*Фрагмент текста:*

Таким образом, конституирование предметного мира фактически выступает как "земной аналог" Божественного акта творения. Соответственно онтология предметного мира занимает место прежней онтологии метафизических философских концепций.
В содержании первой большой работы Хайдеггера "Бытие и время" трудно не заметить явных следов этой многослойной и драматической истории европейской философской мысли. Это прежде всего многочисленные обращения к философской классике (начиная с эпиграфа, состоящего из длинных цитат, взятых из платоновского "Софиста", через "выяснение отношений" с декартовской интерпретацией мира и кончая критикой гегелевского понятия времени). Эти обращения к философскому наследию предстают как наиболее глубинный слой идейной связи содержания книги Хайдеггера с философским прошлым. Затем обращает на себя внимание стремление автора тщательно отграничить собственный подход к исследованию человека от установок антропологии, психологии и биологии – это конечно же форма диалога философа с непосредственным прошлым, когда именно эти

науки, противопоставив себя философии, стали претендовать на статус поставщиков подлинного, а не фиктивного знания о человеке. Наконец, как мы увидим, историческая связь существует и в позитивном плане – в той трактовке онтологии, которую Хайдеггер предлагает как собственную.
В самом деле, Хайдеггер начинает книгу с объемистого "Введения", которое представляет собой экспозицию вопроса о бытии. Здесь он подверг критике несколько "предрассудков", относящихся к теме бытия и, по его мнению, оставшихся в наследство от прежней философии. Эти "предрассудки" то есть предпосылки философского рассуждения – родились, по его мнению, еще в составе античной онтологии и касаются самого смысла категории Бытия. Первый из них – трактовка Бытия как "самого общего" понятия. Вспомним, что понятие в античной идеалистической онтологии предстает как основа и субстанция мироздания, а потому трактовка бытия как "самого общего понятия" означает признание его онтологического приоритета. Однако, утверждает Хайдеггер, коль скоро речь идет именно о "бытии", а не о "сущем", то его "всеобщность" нельзя считать определением некоего класса "сущего" в отношении других его классов. "Бытие" и "сущее" должны быть, так сказать, отнесены по разным ведомствам – ведь любое сущее обладает бытием, но разве не абсурд, если мы скажем, что само бытие обладает бытием?!
Хайдеггер напоминает, что вопрос о различии бытия и сущего живо обсуждали участники средневековых дискуссий по проблемам онтологии, которые вели томисты со сторонниками Дунса Скота, но они так и не достигли ясности в этом вопросе и не пришли к согласию. Продолжая эту тему, Гегель определял "бытие" как "неопределенное непосредственное", следуя в этом отношении Аристотелю, который противопоставлял "бытие" как единство многообразию "вещественных" категорий. Но ведь и здесь, подчеркивает Хайдеггер, различие "бытия" и "сущего" осознавалось достаточно очевидно.

*Исходные материалы:*
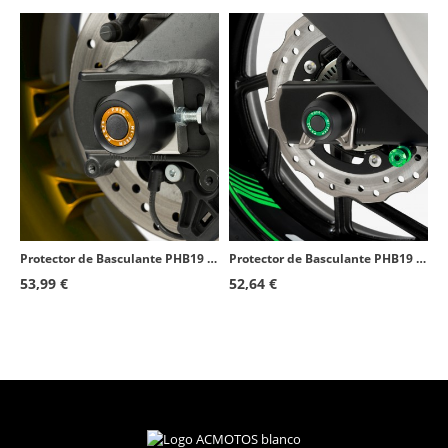
Protector de Basculante PHB19 Puig 20033N para Yamaha MT-10 (16-26), YZF-R1/R1 Race/R1M (15-26)
Protector de Basculante PHB19 Puig 20118N para Suzuki GSX-S750 (17-21)
53,99 €
52,64 €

*Задание:*
Как, согласно фрагменту текста, Гегель определял «бытие»? Материалы здесь никакой роли не играют.

*Поле ответа:*
Гегель определял «бытие» как «неопределенное непосредственное».